## What you should do:
Please count the lines in the items below that contain the string "series", treating uppercase and lowercase letters as different. Reply with the number only.

## Supplied material:
....
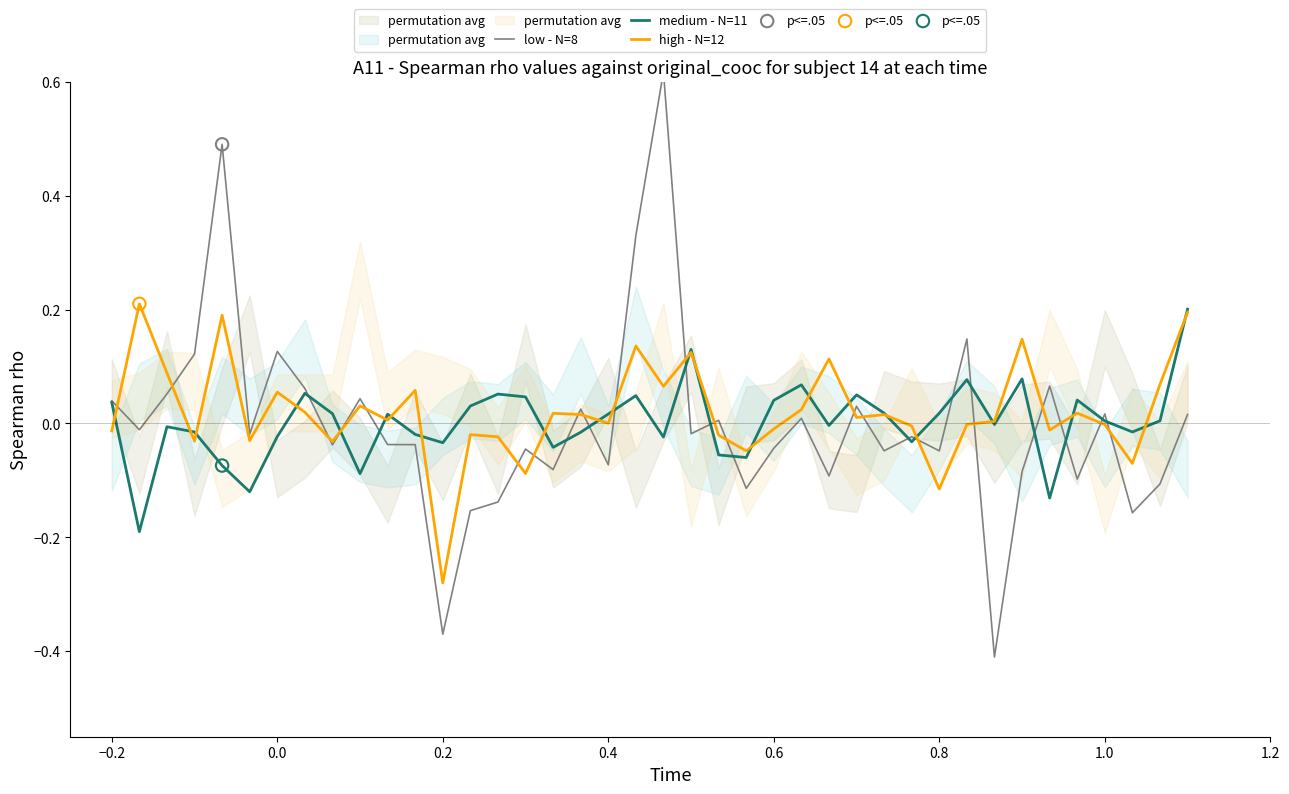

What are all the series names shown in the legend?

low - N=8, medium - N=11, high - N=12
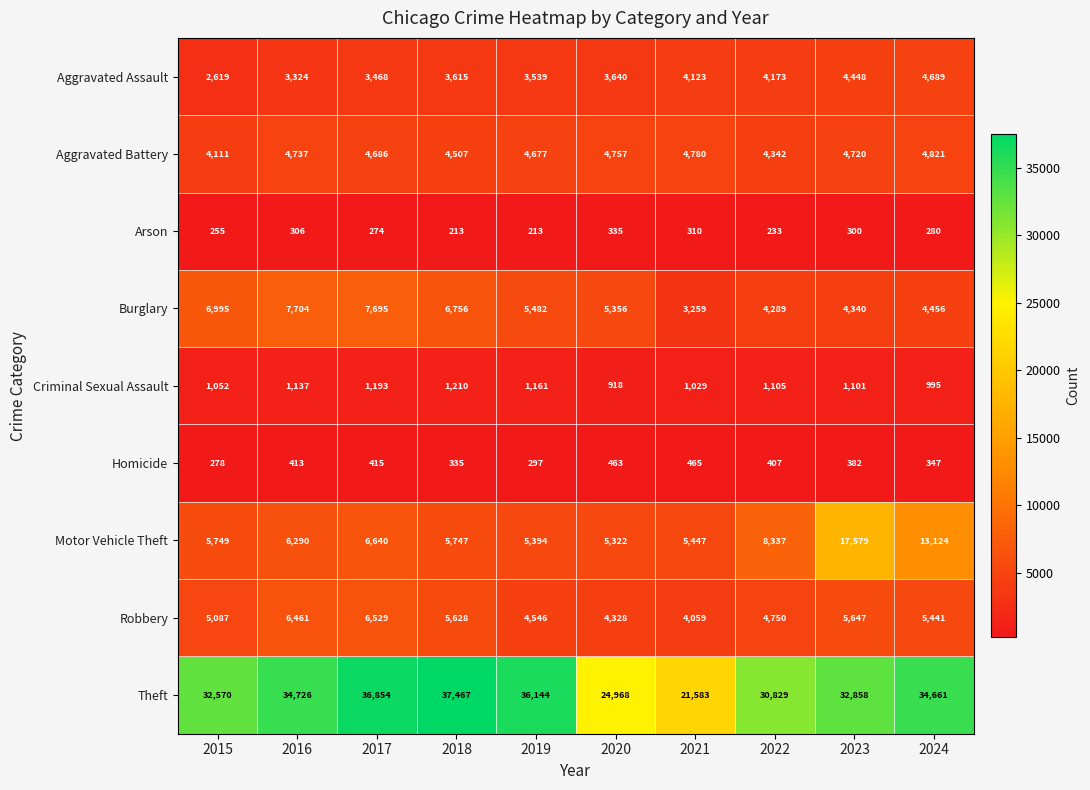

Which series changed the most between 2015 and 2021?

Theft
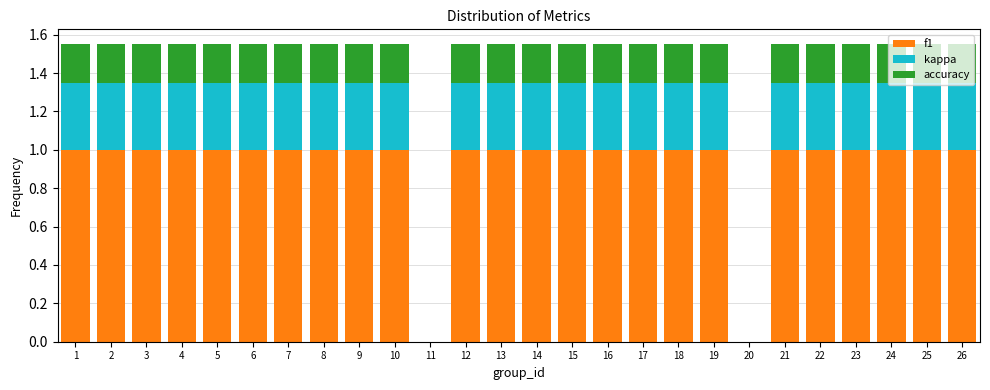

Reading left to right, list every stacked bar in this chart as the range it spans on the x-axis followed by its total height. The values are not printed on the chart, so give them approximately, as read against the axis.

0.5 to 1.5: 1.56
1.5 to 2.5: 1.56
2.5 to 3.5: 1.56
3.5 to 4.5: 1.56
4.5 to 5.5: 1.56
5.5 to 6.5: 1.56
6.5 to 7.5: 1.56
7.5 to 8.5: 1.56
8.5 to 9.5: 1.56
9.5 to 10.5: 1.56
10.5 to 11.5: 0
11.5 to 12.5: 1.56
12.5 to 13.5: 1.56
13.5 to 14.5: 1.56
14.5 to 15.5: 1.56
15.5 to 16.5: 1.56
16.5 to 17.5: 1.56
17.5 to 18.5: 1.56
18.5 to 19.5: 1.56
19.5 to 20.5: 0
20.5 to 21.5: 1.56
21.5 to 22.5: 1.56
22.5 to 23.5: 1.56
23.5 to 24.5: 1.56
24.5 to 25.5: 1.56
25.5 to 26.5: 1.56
....
## Exercise output:
2